Two Players, Two Separate Paths Following the First Day of NBA Draft Combine
Pat Connaughton and Chris Walker are two players on two separate paths from this point forward in life after starting today in the same place.
The NBA draft combine in Chicago.
Connaughton, a 6-5 guard-forward, came into today’s activity following his senior year at Notre Dame. Chris Walker, a 6-10 Florida Gator forward and former top 10 recruit in the class of 2013 along with current NBA Rookie of the Year Andrew Wiggins, Jabari Parker, Aaron Gordon, Julius Randle and the Harrison twins, was also set to prove to scouts and team management that he is worth one of the 60 picks in the upcoming draft next month.
Connaughton spent four years at Notre Dame, Walker just two in Gainesville. Both players amongst the many in Chicago participating in drills, 5-on-5 scrimmages and interviews all for the sole purpose of having his name called on June 25.
Walker had as much to prove today as any other player in attendance due to his up and down play at Florida. His numbers can only tell part of the tale, but the story they tell isn’t a good one; 4.7 points per game, 3.5 rebounds and 1.2 blocks (which actually needs to be highlighted a bit for a college forward) are certainly not eye popping. New Oklahoma City Thunder coach, then-Florida-Gators coach Billy Donovan only trusted him enough to play him 14.6 minutes a game on what ended up being a bad Gator team.
Connaughton on the other hand was one of Fighting Irish head coach Mike Brey’s most trusted players, playing 35.6 minutes a night for a 32-6 team that went 14-4 in the ACC before winning the ACC Tournament this past March. Connaughton averaged 12.5 points and 7 rebounds before he and the Fighting Irish lost to Kentucky 68-66 in the Elite 8.
Two players on two different paths, indeed.
Earlier today Walker was injured in a scrimmage; details of his injury were not discussed during the televised coverage of the draft combine. Connaughton, who was not necessarily an unheralded coming out of St. John’s Prep in Arlington, Massachusetts, surprised many in attendance not with his play but with his athleticism. His maximum vertical was recorded at 44”, his standing vertical leap at 37.5” and his lane agility drill was completed in 10.74 seconds. All were first overall amongst the players tested.

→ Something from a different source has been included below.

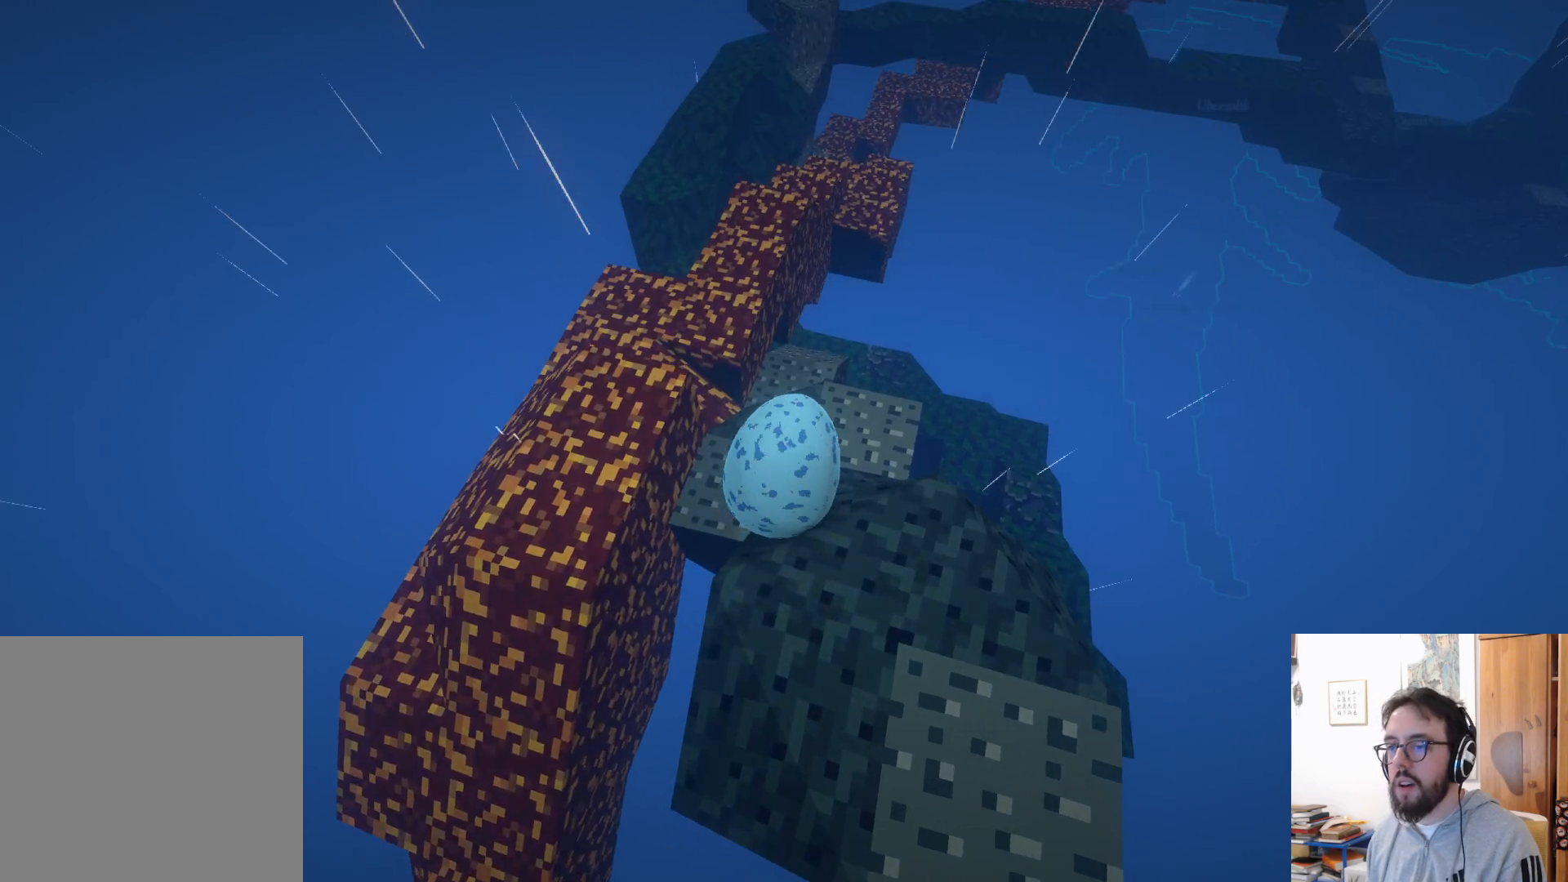
{"dt_ms": 500, "buttons": [], "left_stick": "up-right", "right_stick": "center", "events": [[250, "left_stick", "up-left"], [417, "left_stick", "up-right"]]}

Two players on two different paths.
Walker is hopefully going to be back on court soon so that he can continue to work on his resume. He was projected to be an undrafted player before getting injured. Connaughton may have taken some huge steps from being considered an undrafted player to someone a GM or team president drafts to fill a roster spot.
Two players on different paths, indeed.
In the most important job interview of either of these young men’s lives, thus far Connaughton has come up big while Walker still has a ways to go. Hopefully there’s still time to for both of them to accomplish their goals.
Then it will be two players on the same path.